### EXERCISE DIRECTIONS
Search term "MATERIALS": please copy every line of the records below that contains it.

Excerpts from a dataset
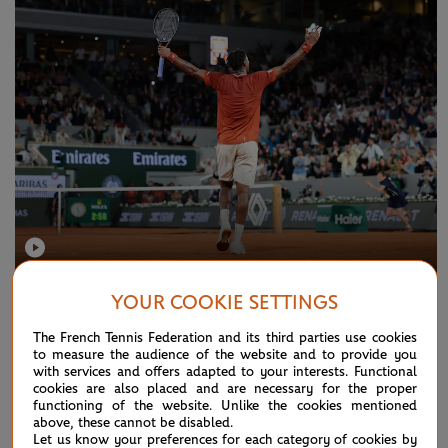
TUESDAY 9 DECEMBER 2025
2025 MEN'S SINGLES
YOUR COOKIE SETTINGS
Men's singles: vote for the best point of
The French Tennis Federation and its third parties use cookies
the 2025 edition!
to measure the audience of the website and to provide you
with services and offers adapted to your interests. Functional
cookies are also placed and are necessary for the proper
functioning of the website. Unlike the cookies mentioned
NEWS
above, these cannot be disabled.
Let us know your preferences for each category of cookies by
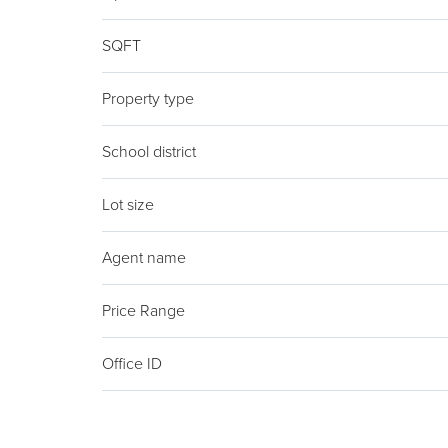
SQFT
Property type
School district
Lot size
Agent name
Price Range
Office ID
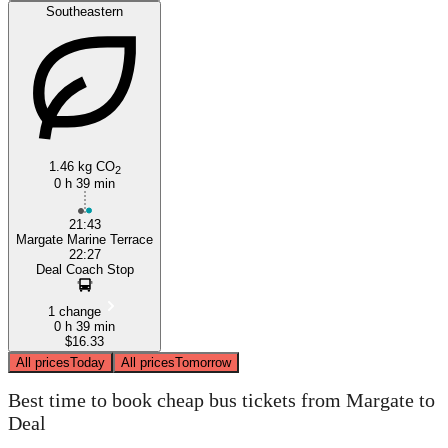
Southeastern
1.46 kg CO
2
0 h 39 min
21:43
Margate Marine Terrace
22:27
Deal Coach Stop
1 change
0 h 39 min
$16.33
All prices
Today
All prices
Tomorrow
Best time to book cheap bus tickets from Margate to
Deal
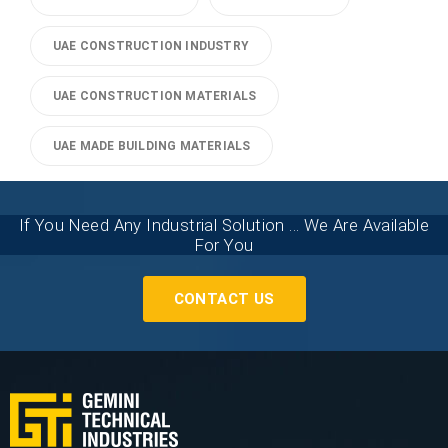
UAE CONSTRUCTION INDUSTRY
UAE CONSTRUCTION MATERIALS
UAE MADE BUILDING MATERIALS
If You Need Any Industrial Solution ... We Are Available
For You
CONTACT US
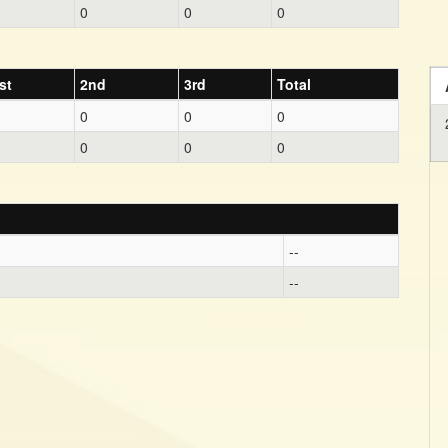
0
0
0
st
2nd
3rd
Total
0
0
0
0
0
0
--
--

### OUTPUT OF THE TASK
UAE CONSTRUCTION MATERIALS
UAE MADE BUILDING MATERIALS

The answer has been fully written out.